▸ **What you need to do**
Collect every line below that contains the string "qCreatedBy". Matching is case-sensitive.
╭─ Records shown
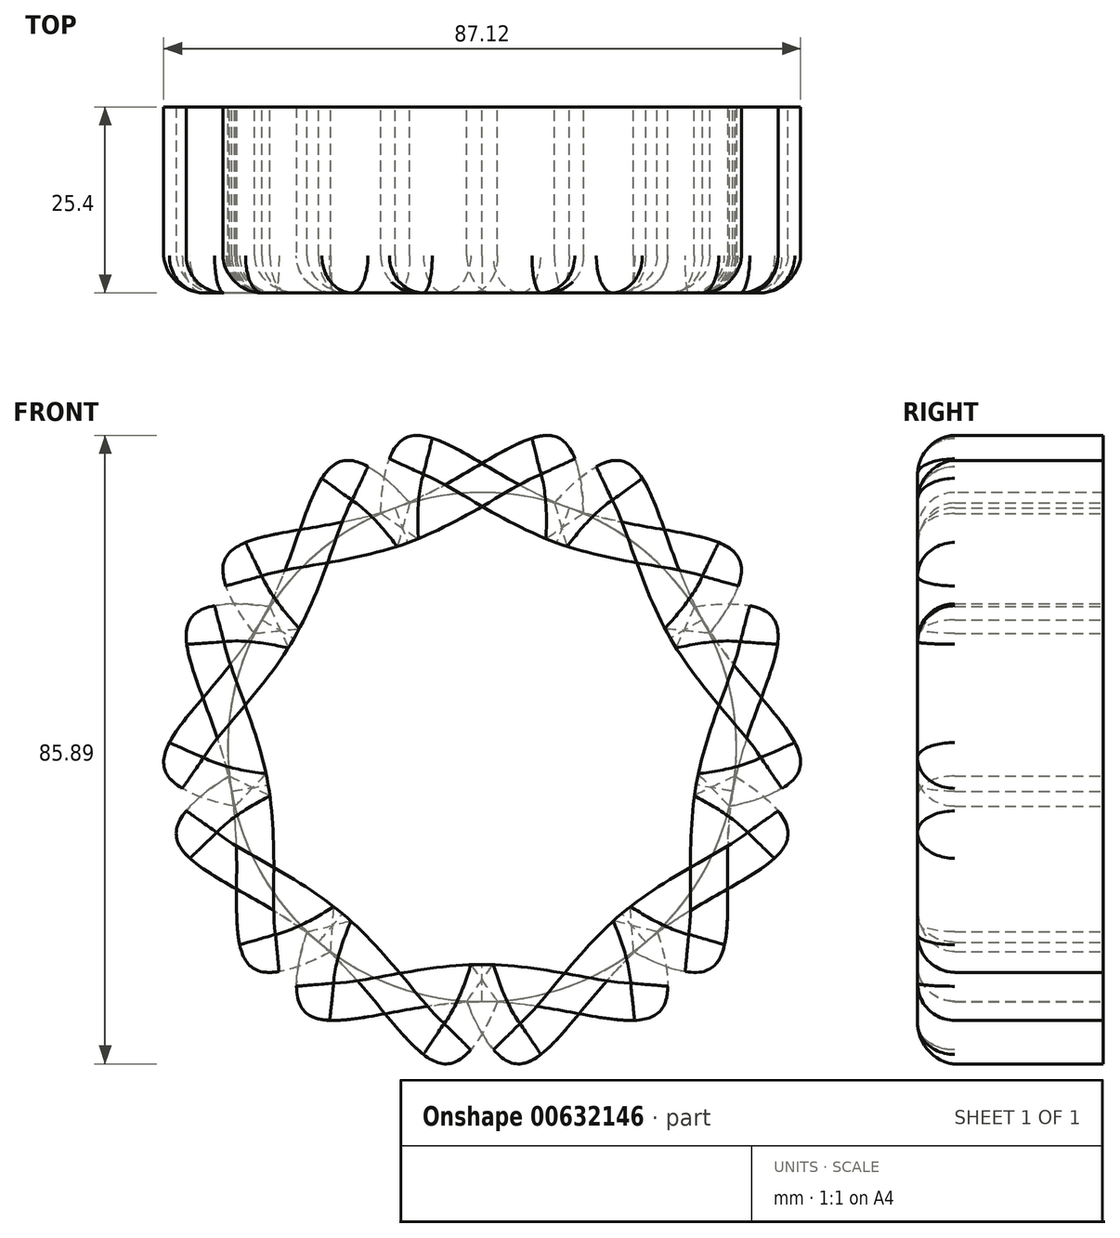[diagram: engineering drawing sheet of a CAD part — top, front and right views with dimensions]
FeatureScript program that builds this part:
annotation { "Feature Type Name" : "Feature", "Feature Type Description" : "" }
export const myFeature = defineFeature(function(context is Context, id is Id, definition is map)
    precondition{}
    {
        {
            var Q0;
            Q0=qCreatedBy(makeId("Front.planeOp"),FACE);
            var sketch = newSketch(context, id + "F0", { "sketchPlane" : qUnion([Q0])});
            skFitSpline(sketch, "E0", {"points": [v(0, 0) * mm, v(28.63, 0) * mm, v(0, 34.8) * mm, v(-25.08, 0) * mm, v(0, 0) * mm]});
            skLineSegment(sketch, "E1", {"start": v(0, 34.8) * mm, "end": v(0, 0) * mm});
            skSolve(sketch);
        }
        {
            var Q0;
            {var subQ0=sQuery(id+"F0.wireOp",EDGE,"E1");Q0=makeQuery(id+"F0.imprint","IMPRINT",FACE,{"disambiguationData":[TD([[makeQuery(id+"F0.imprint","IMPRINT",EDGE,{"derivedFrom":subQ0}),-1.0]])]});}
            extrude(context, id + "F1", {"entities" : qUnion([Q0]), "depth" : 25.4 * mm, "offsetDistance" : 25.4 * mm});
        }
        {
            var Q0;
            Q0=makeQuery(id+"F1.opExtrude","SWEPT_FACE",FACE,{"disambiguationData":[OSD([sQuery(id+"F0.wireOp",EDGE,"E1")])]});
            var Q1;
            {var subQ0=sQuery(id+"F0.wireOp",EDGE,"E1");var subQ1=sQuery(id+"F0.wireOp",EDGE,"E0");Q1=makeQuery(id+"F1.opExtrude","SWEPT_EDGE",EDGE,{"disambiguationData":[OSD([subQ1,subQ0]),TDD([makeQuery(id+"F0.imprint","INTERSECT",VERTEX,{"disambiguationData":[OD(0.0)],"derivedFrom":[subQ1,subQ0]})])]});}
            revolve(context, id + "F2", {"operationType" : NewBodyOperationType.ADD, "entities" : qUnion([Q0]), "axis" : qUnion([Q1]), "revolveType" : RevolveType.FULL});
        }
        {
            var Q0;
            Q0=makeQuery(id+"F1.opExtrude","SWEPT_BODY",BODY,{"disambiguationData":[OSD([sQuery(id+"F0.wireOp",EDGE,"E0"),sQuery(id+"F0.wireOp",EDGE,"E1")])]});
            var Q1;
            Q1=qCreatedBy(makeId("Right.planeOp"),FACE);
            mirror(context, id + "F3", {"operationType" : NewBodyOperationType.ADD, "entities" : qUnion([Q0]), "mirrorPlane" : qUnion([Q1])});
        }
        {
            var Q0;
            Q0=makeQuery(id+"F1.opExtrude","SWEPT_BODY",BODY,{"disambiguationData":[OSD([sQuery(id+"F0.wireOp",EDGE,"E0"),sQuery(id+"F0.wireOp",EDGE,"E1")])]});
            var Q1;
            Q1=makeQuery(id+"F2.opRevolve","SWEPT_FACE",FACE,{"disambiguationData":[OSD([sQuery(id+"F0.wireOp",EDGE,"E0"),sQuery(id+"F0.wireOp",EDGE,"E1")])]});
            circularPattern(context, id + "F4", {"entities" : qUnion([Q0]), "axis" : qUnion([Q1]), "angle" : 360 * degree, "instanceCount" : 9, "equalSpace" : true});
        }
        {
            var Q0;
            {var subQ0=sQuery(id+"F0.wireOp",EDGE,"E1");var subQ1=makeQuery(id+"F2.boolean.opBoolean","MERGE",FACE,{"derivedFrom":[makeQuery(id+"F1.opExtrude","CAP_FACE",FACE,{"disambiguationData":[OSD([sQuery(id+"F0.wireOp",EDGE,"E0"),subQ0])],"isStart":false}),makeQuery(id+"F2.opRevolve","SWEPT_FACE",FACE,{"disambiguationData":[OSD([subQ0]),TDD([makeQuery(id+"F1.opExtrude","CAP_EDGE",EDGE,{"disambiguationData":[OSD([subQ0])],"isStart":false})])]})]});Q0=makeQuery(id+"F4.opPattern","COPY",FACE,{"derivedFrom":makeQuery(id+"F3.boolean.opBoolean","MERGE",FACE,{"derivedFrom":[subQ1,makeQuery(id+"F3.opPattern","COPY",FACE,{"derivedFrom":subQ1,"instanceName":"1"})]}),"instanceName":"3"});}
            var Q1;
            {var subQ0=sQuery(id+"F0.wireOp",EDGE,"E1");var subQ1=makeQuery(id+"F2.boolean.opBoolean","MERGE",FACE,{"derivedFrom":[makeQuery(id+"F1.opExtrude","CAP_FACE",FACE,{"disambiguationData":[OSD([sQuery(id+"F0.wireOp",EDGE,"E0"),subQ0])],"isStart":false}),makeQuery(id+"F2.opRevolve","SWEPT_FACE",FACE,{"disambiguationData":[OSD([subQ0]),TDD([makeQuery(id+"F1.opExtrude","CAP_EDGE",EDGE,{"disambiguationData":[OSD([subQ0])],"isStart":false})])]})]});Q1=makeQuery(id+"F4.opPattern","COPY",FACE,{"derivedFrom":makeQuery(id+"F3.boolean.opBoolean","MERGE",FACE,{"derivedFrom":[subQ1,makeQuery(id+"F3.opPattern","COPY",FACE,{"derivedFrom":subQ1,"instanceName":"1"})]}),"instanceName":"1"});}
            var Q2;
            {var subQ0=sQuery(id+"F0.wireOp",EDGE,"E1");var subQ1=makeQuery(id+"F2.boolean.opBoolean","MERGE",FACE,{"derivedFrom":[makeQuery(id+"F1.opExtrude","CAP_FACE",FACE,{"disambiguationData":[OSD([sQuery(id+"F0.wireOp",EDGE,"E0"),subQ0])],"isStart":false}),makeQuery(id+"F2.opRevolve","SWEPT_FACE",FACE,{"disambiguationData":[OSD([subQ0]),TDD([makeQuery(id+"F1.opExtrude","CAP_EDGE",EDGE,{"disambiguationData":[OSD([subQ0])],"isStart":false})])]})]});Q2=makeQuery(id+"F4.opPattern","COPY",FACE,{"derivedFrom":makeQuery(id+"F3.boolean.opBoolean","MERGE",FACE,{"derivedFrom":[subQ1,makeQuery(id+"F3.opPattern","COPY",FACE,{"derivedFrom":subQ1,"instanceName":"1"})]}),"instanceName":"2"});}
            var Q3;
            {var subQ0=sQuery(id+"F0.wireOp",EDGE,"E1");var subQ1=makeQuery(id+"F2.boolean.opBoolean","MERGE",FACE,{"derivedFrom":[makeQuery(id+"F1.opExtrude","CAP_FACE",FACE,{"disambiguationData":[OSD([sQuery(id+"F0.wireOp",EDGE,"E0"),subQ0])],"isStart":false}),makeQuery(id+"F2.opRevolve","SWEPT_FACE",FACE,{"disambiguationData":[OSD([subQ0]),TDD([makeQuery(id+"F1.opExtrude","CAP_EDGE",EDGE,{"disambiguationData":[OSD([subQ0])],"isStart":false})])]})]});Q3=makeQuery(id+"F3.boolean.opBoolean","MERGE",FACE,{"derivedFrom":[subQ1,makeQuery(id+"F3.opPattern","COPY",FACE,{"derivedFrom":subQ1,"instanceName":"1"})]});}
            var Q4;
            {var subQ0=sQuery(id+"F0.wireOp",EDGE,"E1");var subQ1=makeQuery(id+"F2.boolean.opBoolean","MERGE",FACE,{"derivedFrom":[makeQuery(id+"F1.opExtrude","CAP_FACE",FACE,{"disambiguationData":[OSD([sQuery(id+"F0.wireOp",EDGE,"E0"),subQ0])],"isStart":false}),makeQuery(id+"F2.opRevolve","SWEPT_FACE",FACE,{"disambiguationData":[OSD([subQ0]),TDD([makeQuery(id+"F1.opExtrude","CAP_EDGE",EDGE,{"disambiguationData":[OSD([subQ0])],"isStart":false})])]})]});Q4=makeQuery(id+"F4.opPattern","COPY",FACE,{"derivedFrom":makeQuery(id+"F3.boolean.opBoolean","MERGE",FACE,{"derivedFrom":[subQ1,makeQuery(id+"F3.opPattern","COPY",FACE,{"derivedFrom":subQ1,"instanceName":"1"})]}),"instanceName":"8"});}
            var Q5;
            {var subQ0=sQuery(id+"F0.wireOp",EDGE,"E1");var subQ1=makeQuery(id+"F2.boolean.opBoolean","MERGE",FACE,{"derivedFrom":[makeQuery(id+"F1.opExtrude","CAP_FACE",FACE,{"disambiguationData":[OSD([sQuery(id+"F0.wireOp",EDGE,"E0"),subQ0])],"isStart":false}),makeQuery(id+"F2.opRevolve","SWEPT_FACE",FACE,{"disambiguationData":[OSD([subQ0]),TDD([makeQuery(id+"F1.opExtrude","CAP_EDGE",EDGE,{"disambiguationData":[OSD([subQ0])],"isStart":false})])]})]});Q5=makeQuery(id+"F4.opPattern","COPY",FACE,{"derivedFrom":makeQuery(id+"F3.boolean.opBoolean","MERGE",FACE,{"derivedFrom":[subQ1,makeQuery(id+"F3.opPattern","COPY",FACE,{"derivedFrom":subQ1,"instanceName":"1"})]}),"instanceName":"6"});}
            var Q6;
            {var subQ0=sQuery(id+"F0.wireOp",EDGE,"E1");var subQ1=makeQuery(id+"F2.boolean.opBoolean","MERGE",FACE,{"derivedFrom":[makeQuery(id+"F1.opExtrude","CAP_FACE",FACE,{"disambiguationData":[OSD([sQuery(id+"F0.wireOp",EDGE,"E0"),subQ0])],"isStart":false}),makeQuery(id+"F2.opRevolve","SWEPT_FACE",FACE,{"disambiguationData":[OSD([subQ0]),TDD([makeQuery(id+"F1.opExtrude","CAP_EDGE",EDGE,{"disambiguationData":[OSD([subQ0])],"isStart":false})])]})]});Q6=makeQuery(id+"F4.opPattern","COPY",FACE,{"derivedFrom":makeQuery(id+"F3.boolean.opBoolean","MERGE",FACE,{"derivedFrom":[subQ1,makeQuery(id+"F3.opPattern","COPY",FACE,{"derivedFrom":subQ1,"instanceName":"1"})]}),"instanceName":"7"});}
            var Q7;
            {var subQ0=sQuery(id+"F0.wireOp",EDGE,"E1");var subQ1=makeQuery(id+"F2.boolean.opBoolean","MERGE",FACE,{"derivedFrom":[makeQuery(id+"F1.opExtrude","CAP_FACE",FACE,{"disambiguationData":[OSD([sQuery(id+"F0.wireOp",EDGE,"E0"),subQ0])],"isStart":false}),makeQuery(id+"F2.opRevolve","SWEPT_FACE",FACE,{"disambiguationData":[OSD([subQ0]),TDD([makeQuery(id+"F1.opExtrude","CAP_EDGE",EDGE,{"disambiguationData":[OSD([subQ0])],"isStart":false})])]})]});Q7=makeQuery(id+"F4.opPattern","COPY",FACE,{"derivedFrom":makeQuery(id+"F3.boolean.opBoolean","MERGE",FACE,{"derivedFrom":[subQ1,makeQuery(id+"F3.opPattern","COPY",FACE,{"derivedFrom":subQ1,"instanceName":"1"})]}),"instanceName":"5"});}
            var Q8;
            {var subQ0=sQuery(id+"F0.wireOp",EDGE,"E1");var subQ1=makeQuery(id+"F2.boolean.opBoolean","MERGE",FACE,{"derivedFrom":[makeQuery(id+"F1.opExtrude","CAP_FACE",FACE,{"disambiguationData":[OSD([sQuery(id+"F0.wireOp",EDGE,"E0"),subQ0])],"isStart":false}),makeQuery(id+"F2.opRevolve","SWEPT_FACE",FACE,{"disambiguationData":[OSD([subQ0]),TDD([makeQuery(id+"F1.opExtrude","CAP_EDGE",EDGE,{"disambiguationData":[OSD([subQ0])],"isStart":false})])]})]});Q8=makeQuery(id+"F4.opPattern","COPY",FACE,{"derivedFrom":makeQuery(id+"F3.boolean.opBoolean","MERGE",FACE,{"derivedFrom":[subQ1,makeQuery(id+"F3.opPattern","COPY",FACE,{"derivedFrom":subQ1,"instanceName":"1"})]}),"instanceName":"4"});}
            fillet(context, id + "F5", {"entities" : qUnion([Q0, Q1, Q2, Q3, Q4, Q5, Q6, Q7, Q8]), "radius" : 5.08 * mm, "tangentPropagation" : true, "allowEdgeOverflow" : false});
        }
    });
╰─
▸ **Written reply**
            Q0=qCreatedBy(makeId("Front.planeOp"),FACE);
            Q1=qCreatedBy(makeId("Right.planeOp"),FACE);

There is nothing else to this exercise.